Songs of Eretz Poetry Review is pleased to present “Four Signs Your Heart Is Quietly Failing” by Mike Orlock. Orlock is a retired high school teacher and coach who divides his time between Illinois, and Sturgeon Bay, Wisconsin.
From 1989 to 2001, Orlock wrote film reviews for the Reporter-Progress newspapers in suburban Chicago and was a contributing member of the Chicago Film Critics Association. His short fiction has appeared in TriQuarterly, the literary journal of Northwestern University, and Another Chicago Magazine. He has twice been honored with Illinois Arts Council Awards for his short stories.
Orlock’s poetry has appeared in Your Daily Poem, the WFOP yearly calendars, Verse Wisconsin, The Los Angeles Times, Blue Heron Review, Peninsula Pulse, and various other venues. In 2014 he won the Wisconsin Writers Association Jade Ring award in the Free Verse category, and in 2016 he won the WFOP Muse Prize. He is a member of the Unabridged Poetry Group in Door County, Wisconsin.

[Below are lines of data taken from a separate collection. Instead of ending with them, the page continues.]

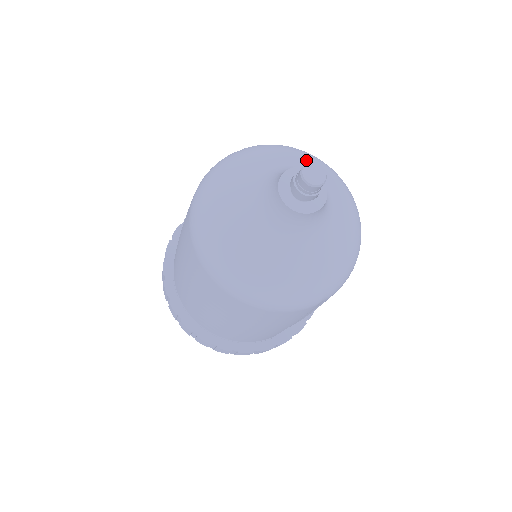
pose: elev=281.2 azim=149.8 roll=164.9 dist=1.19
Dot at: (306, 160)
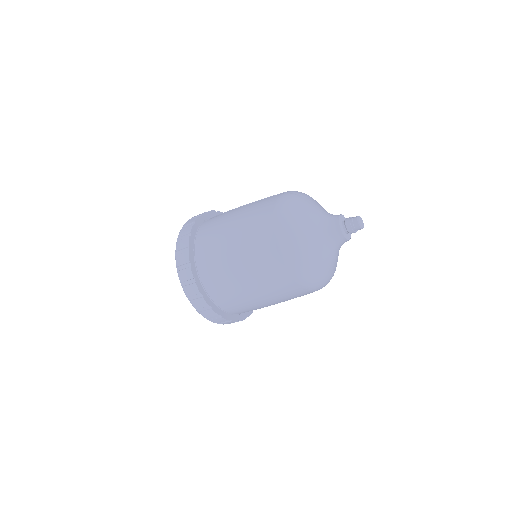
Dot at: occluded
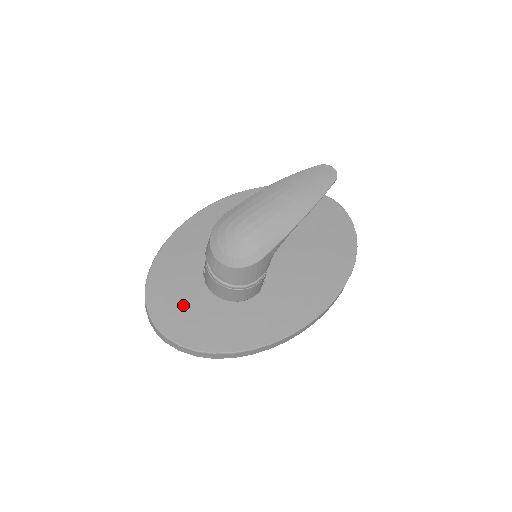
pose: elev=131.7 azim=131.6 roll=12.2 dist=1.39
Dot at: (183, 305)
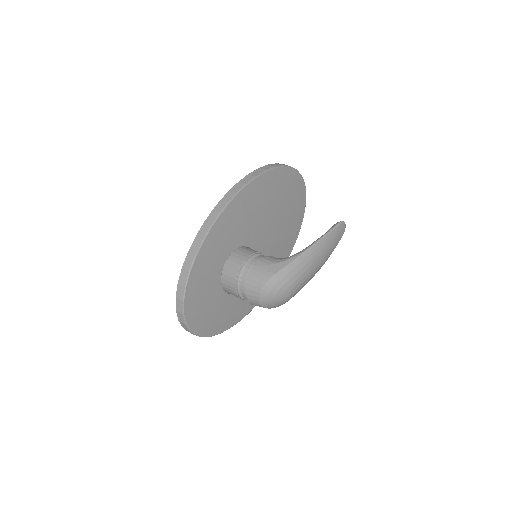
Dot at: (207, 308)
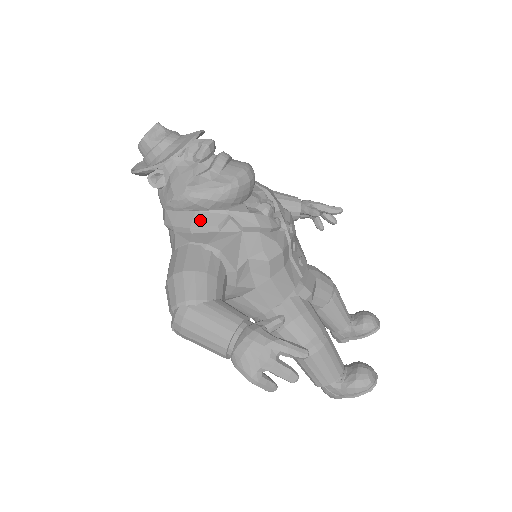
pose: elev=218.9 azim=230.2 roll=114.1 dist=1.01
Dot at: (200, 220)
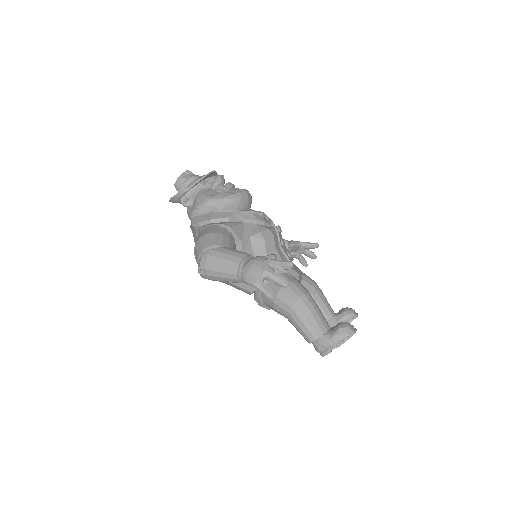
Dot at: (216, 215)
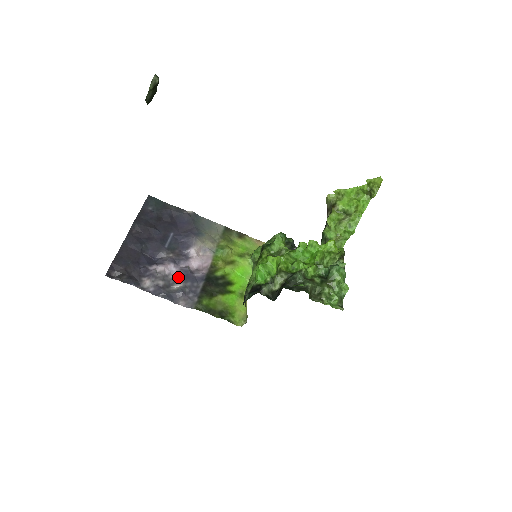
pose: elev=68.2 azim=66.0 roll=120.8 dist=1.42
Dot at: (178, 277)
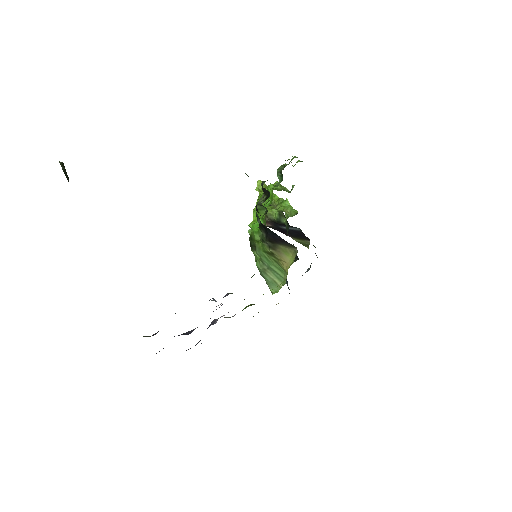
Dot at: occluded
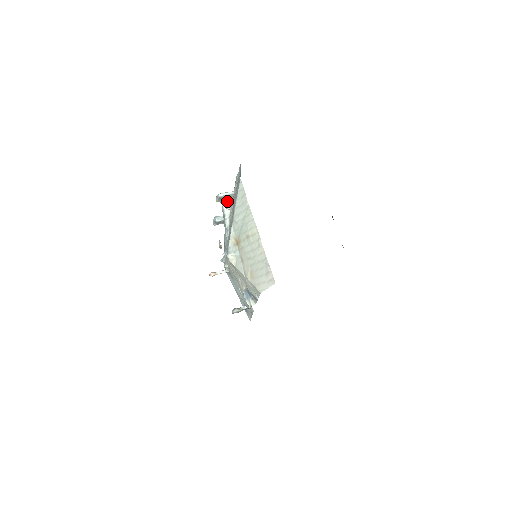
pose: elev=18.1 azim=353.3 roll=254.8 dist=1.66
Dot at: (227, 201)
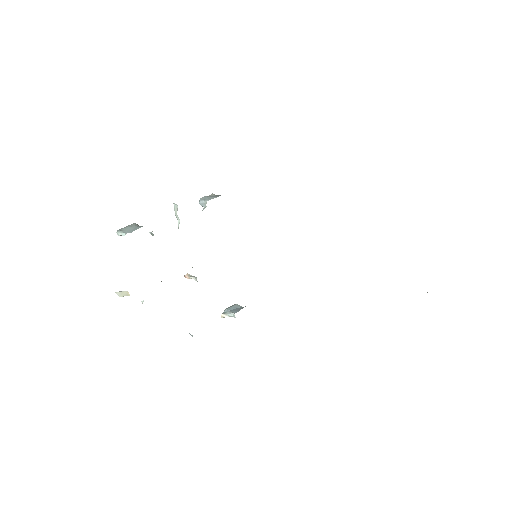
Dot at: (176, 205)
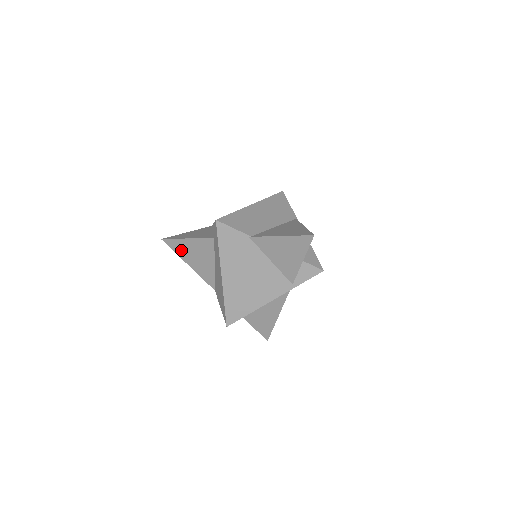
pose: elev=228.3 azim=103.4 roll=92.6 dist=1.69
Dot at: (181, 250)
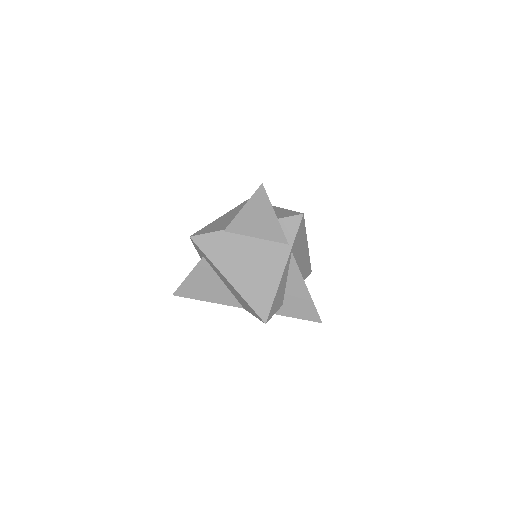
Dot at: (192, 292)
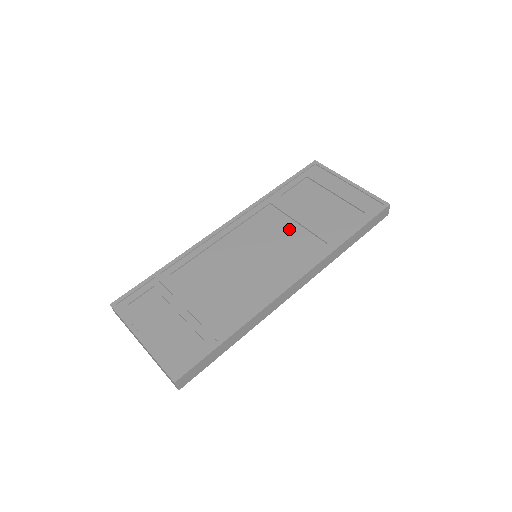
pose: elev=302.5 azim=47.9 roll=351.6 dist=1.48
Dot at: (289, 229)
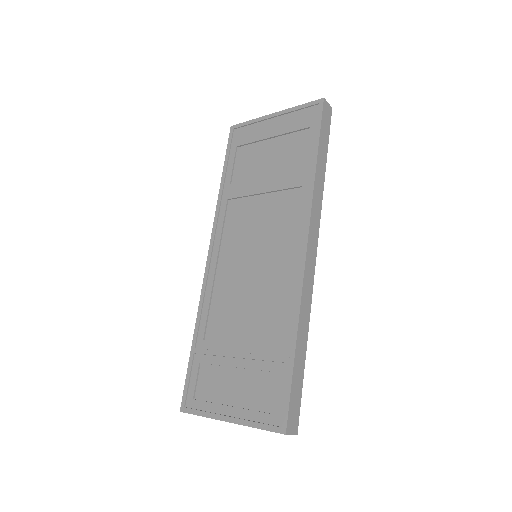
Dot at: (261, 206)
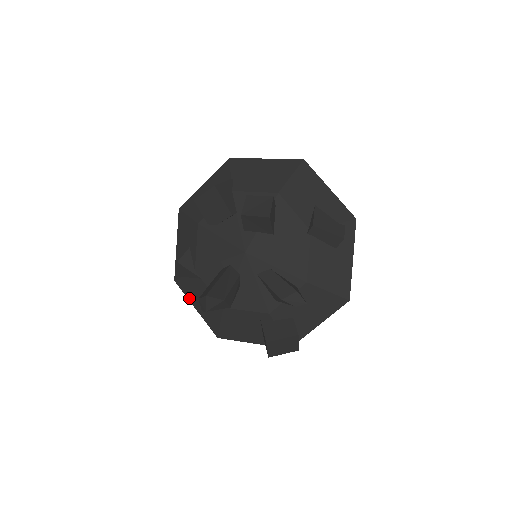
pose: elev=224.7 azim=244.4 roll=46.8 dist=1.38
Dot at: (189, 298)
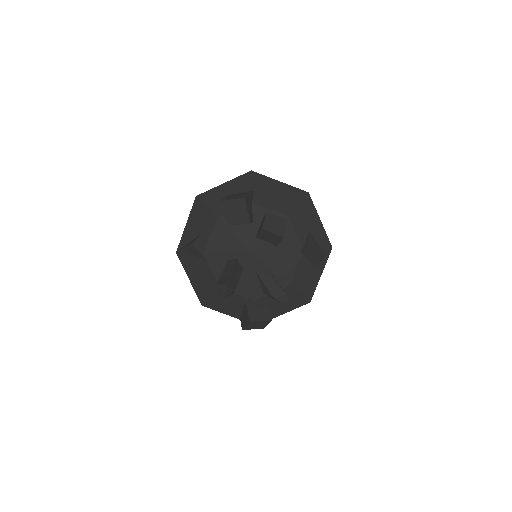
Dot at: (186, 270)
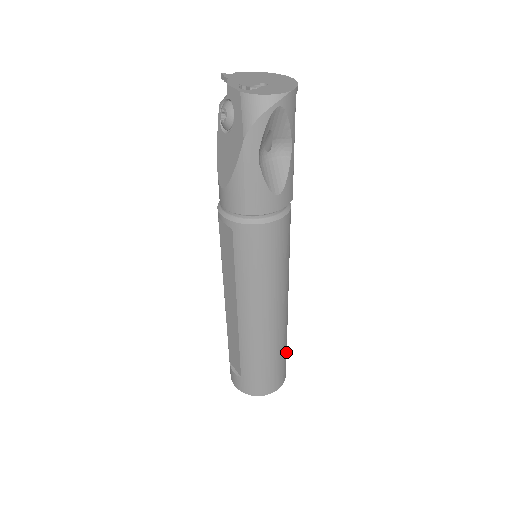
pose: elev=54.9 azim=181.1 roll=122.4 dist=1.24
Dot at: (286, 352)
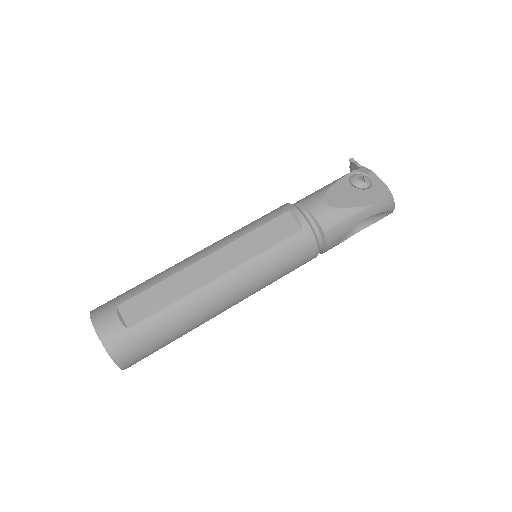
Dot at: occluded
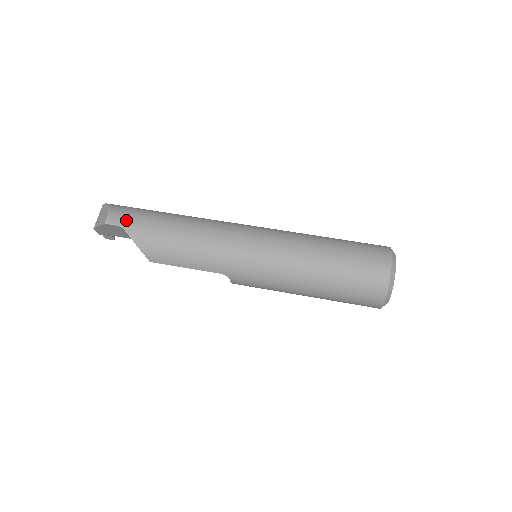
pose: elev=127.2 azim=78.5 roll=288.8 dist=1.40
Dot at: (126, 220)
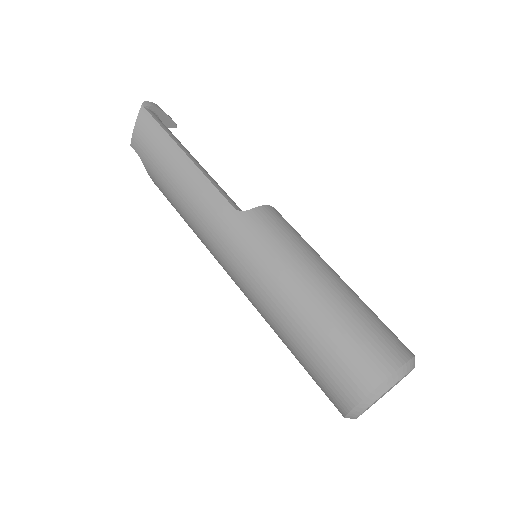
Dot at: (143, 152)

Four Signs Your Heart Is Quietly Failing
Mike Orlock
1
You wake the morning dreading
the day, suspicious of light
and all it reveals. Your mind
muddles reasons for keeping inside.
Behind walls you know safety--
for what you don't know
you won't have to feel,
you won't have to know.
2
Seasons no longer matter.
You look at a tree in spring
wearing a new gown of green
and all you see is a scandal
of under-dressed limbs.
That same tree in fall,
dressed for a ball, is a conspiracy
of leaves just waiting to turn
on you.
3
What once was languorous
is now merely tedious.
Afternoons are an abyss.
You stare into them
and they stare back,
but the holes you see
you see are inside you,
deceptively deep and black.
4
Words refuse to sing.
Poems decline an invitation
to dance. You are left
at the altar, once again
to falter, too timid
to reach for romance.
Poet’s Notes: The inspiration and title for this poem appeared in my inbox in the form of an online advertisement from Newsmax that promised delivery from a serious health condition that could end my life. Instead of medication, however, I thought poetry, for some reason. I used the ad's dire warning as a title and created my own symptoms for a failing heart.
Editor’s Note: The rhyme scheme is enjoyable, and while the use of second person POV is always risky, the theme is universal enough that it works well here. I especially like the wicked play-on-words at the end of the second part.